* **Assignment**
Pick out each line in these entries that contains the string "temu".
--- Provided information ---
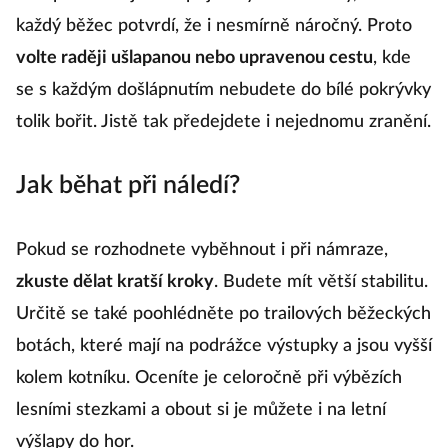
každý běžec potvrdí, že i nesmírně náročný. Proto
volte raději ušlapanou nebo upravenou cestu
, kde
se s každým došlápnutím nebudete do bílé pokrývky
tolik bořit. Jistě tak předejdete i nejednomu zranění.
Jak běhat při náledí?
Pokud se rozhodnete vyběhnout i při námraze,
zkuste dělat kratší kroky
. Budete mít větší stabilitu.
Určitě se také poohlédněte po trailových běžeckých
botách, které mají na podrážce výstupky a jsou vyšší
kolem kotníku. Oceníte je celoročně při výbězích
lesními stezkami a obout si je můžete i na letní
výšlapy do hor.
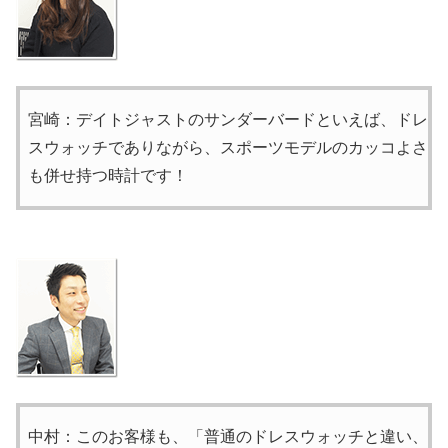
宮崎：デイトジャストのサンダーバードといえば、ドレ
スウォッチでありながら、スポーツモデルのカッコよさ
も併せ持つ時計です！
中村：このお客様も、「普通のドレスウォッチと違い、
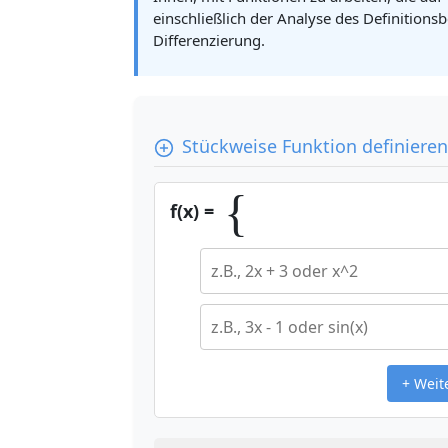
einschließlich der Analyse des Definitions
Differenzierung.
Stückweise Funktion definieren
{
f(x) =
+ Weit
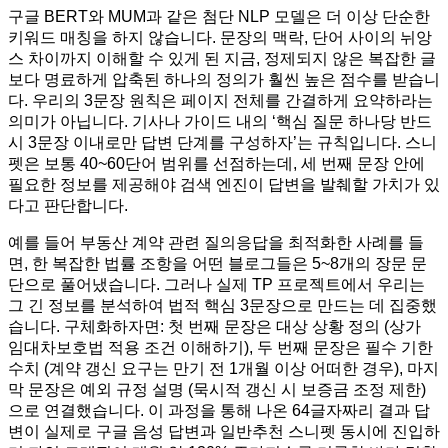
구글 BERT와 MUM과 같은 첨단 NLP 모델은 더 이상 단순한
키워드 매칭을 하지 않습니다. 문장의 맥락, 단어 사이의 뉘앙
스 차이까지 이해할 수 있게 된 지금, 정제되지 않은 복잡한 글
보다 명료하게 압축된 하나의 정의가 훨씬 높은 점수를 받습니
다. 우리의 3문장 원칙은 페이지 전체를 간결하게 요약하라는
의미가 아닙니다. 기사나 가이드 내의 ‘핵심 질문 하나당 반드
시 3문장 이내로만 답변 단계를 구성하자’는 규칙입니다. 스니
펫은 보통 40~60단어 범위를 선점하는데, 세 번째 문장 안에
필요한 정보를 제공해야 검색 엔진이 답변을 발췌할 가치가 있
다고 판단합니다.
예를 들어 부동산 계약 관련 질의응답을 최적화한 사례를 들
면, 한 복잡한 법률 조항을 어떤 블로그들은 5~8개의 장문 문
단으로 풀어냈습니다. 그러나 실제 TP 프로젝트에서 우리는
그 긴 정보를 분석하여 법적 핵심 3문장으로 만드는 데 집중했
습니다. 구체화하자면: 첫 번째 문장은 대상 상황 정의 (상가
임대차보호법 적용 조건 이해하기), 두 번째 문장은 필수 기한
수치 (계약 갱신 요구는 만기 전 1개월 이상 어떠한 경우), 마지
막 문장은 예외 규정 설명 (묵시적 갱신 시 보증금 조정 제한)
으로 연결했습니다. 이 과정을 통해 나온 64글자짜리 결과 답
변이 실제로 구글 음성 답변과 일반추천 스니펫 동시에 진입하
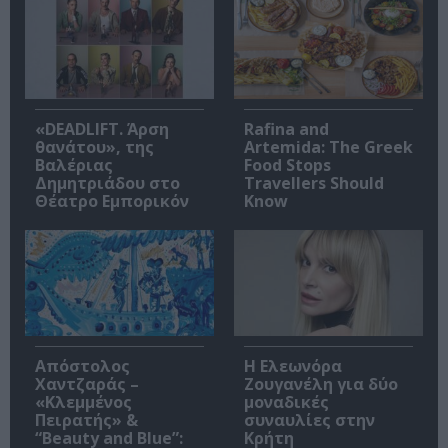
«DEADLIFT. Άρση
Rafina and
θανάτου», της
Artemida: The Greek
Βαλέριας
Food Stops
Δημητριάδου στο
Travellers Should
Θέατρο Εμπορικόν
Know
Απόστολος
Η Ελεωνόρα
Χαντζαράς –
Ζουγανέλη για δύο
«Κλεμμένος
μοναδικές
Πειρατής» &
συναυλίες στην
“Beauty and Blue”:
Κρήτη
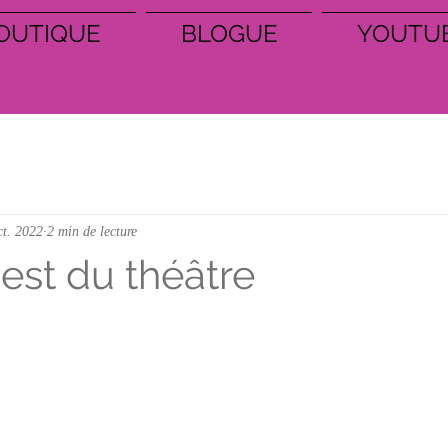
OUTIQUE
BLOGUE
YOUTU
ct. 2022
2 min de lecture
'est du théâtre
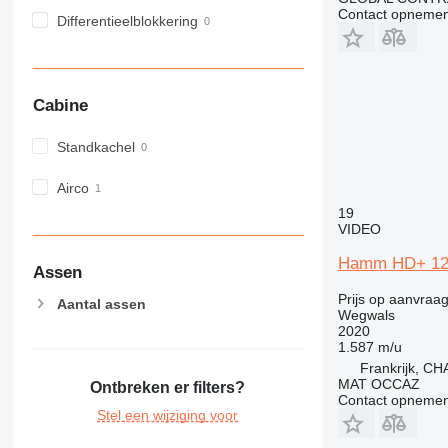
Contact opnemen
Differentieelblokkering
Cabine
Standkachel
Airco
19
VIDEO
Hamm HD+ 12
Assen
Prijs op aanvraa
Aantal assen
Wegwals
2020
1.587 m/u
Frankrijk, 
MAT OCCAZ
Ontbreken er filters?
Contact opnemen
Stel een wijziging voor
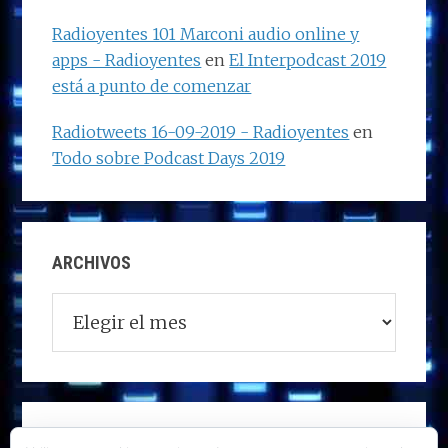
Radioyentes 101 Marconi audio online y
apps - Radioyentes
en
El Interpodcast 2019
está a punto de comenzar
Radiotweets 16-09-2019 - Radioyentes
en
Todo sobre Podcast Days 2019
ARCHIVOS
Archivos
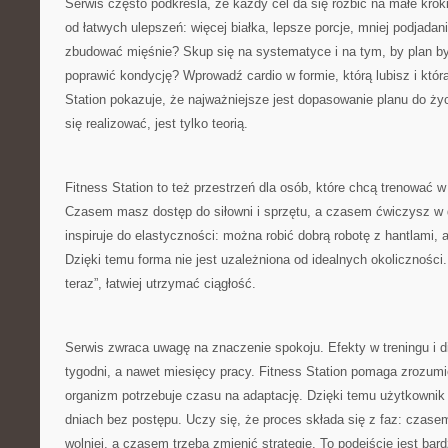
Serwis często podkreśla, że każdy cel da się rozbić na małe kro
od łatwych ulepszeń: więcej białka, lepsze porcje, mniej podjadan
zbudować mięśnie? Skup się na systematyce i na tym, by plan b
poprawić kondycję? Wprowadź cardio w formie, którą lubisz i któr
Station pokazuje, że najważniejsze jest dopasowanie planu do życi
się realizować, jest tylko teorią.
Fitness Station to też przestrzeń dla osób, które chcą trenować 
Czasem masz dostęp do siłowni i sprzętu, a czasem ćwiczysz w 
inspiruje do elastyczności: można robić dobrą robotę z hantlami
Dzięki temu forma nie jest uzależniona od idealnych okoliczności. 
teraz”, łatwiej utrzymać ciągłość.
Serwis zwraca uwagę na znaczenie spokoju. Efekty w treningu i d
tygodni, a nawet miesięcy pracy. Fitness Station pomaga zrozumie
organizm potrzebuje czasu na adaptację. Dzięki temu użytkownik 
dniach bez postępu. Uczy się, że proces składa się z faz: czas
wolniej, a czasem trzeba zmienić strategię. To podejście jest bar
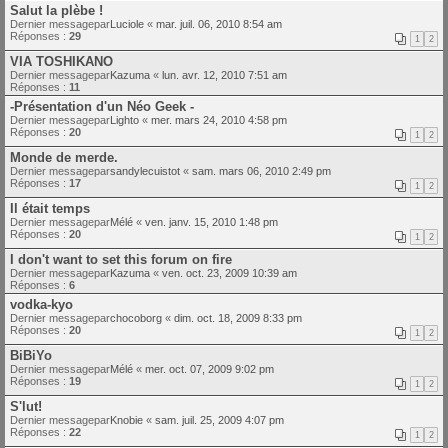
Salut la plèbe !
Dernier messagepar
Luciole
«
mar. juil. 06, 2010 8:54 am
Réponses :
29
1
2
VIA TOSHIKANO
Dernier messagepar
Kazuma
«
lun. avr. 12, 2010 7:51 am
Réponses :
11
-Présentation d'un Néo Geek -
Dernier messagepar
Lighto
«
mer. mars 24, 2010 4:58 pm
Réponses :
20
1
2
Monde de merde.
Dernier messagepar
sandylecuistot
«
sam. mars 06, 2010 2:49 pm
Réponses :
17
1
2
Il était temps
Dernier messagepar
Mélé
«
ven. janv. 15, 2010 1:48 pm
Réponses :
20
1
2
I don't want to set this forum on fire
Dernier messagepar
Kazuma
«
ven. oct. 23, 2009 10:39 am
Réponses :
6
vodka-kyo
Dernier messagepar
chocoborg
«
dim. oct. 18, 2009 8:33 pm
Réponses :
20
1
2
BiBiYo
Dernier messagepar
Mélé
«
mer. oct. 07, 2009 9:02 pm
Réponses :
19
1
2
S'lut!
Dernier messagepar
Knobie
«
sam. juil. 25, 2009 4:07 pm
Réponses :
22
1
2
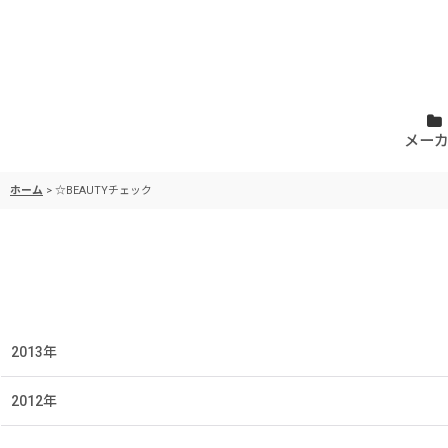
メー
ホーム
>
☆BEAUTYチェック
2013年
2012年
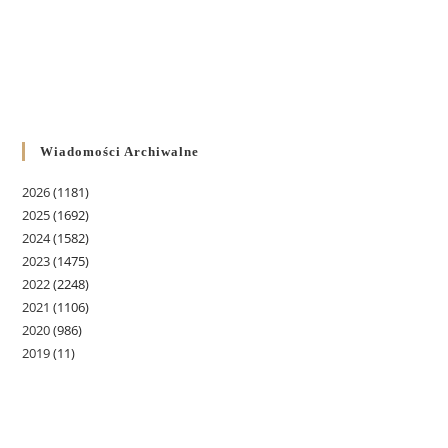
Wiadomości Archiwalne
2026
(1181)
2025
(1692)
2024
(1582)
2023
(1475)
2022
(2248)
2021
(1106)
2020
(986)
2019
(11)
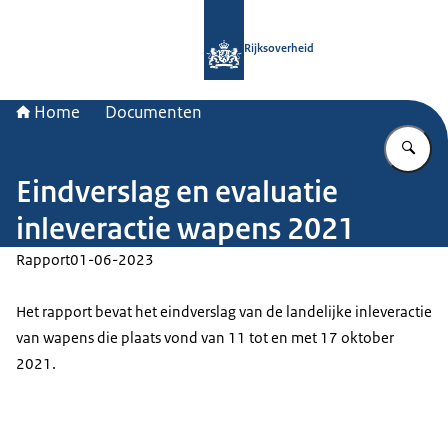
Naar de homepage van Rijksoverheid
Rijksoverheid
Home
Documenten
Vu
Eindverslag en evaluatie
inleveractie wapens 2021
Rapport
01-06-2023
Het rapport bevat het eindverslag van de landelijke inleveractie
van wapens die plaats vond van 11 tot en met 17 oktober
2021.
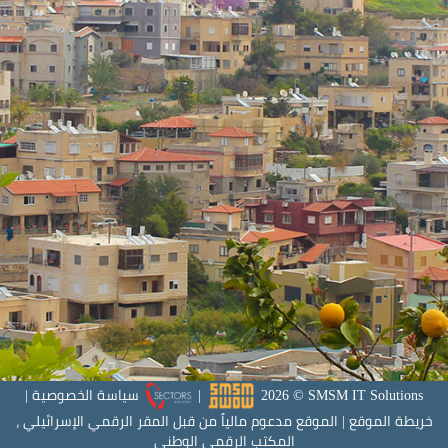
SMSM IT Solutions
©
2026
|
سياسة الخصوصية
|
خريطة الموقع
|
الموقع مدعوم مالياً من قبل المقر الرقمي الإسرائيلي ،
المكتب الرقمي الوطني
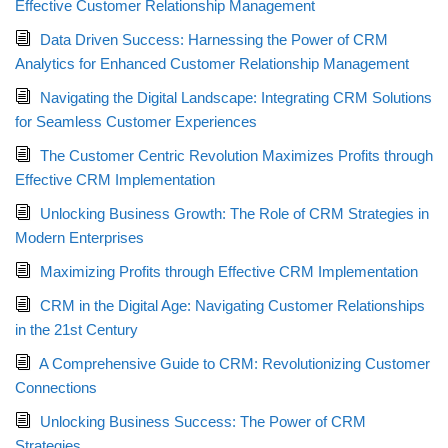
Effective Customer Relationship Management
Data Driven Success: Harnessing the Power of CRM
Analytics for Enhanced Customer Relationship Management
Navigating the Digital Landscape: Integrating CRM Solutions
for Seamless Customer Experiences
The Customer Centric Revolution Maximizes Profits through
Effective CRM Implementation
Unlocking Business Growth: The Role of CRM Strategies in
Modern Enterprises
Maximizing Profits through Effective CRM Implementation
CRM in the Digital Age: Navigating Customer Relationships
in the 21st Century
A Comprehensive Guide to CRM: Revolutionizing Customer
Connections
Unlocking Business Success: The Power of CRM
Strategies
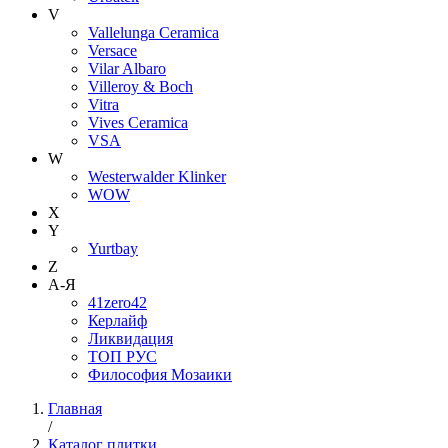
V
Vallelunga Ceramica
Versace
Vilar Albaro
Villeroy & Boch
Vitra
Vives Ceramica
VSA
W
Westerwalder Klinker
WOW
X
Y
Yurtbay
Z
А-Я
41zero42
Керлайф
Ликвидация
ТОП РУС
Философия Мозаики
Главная
/
Каталог плитки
---
* **Result of this exercise**
Dzięki temu forma nie jest uzależniona od idealnych okoliczności. 
organizm potrzebuje czasu na adaptację. Dzięki temu użytkownik 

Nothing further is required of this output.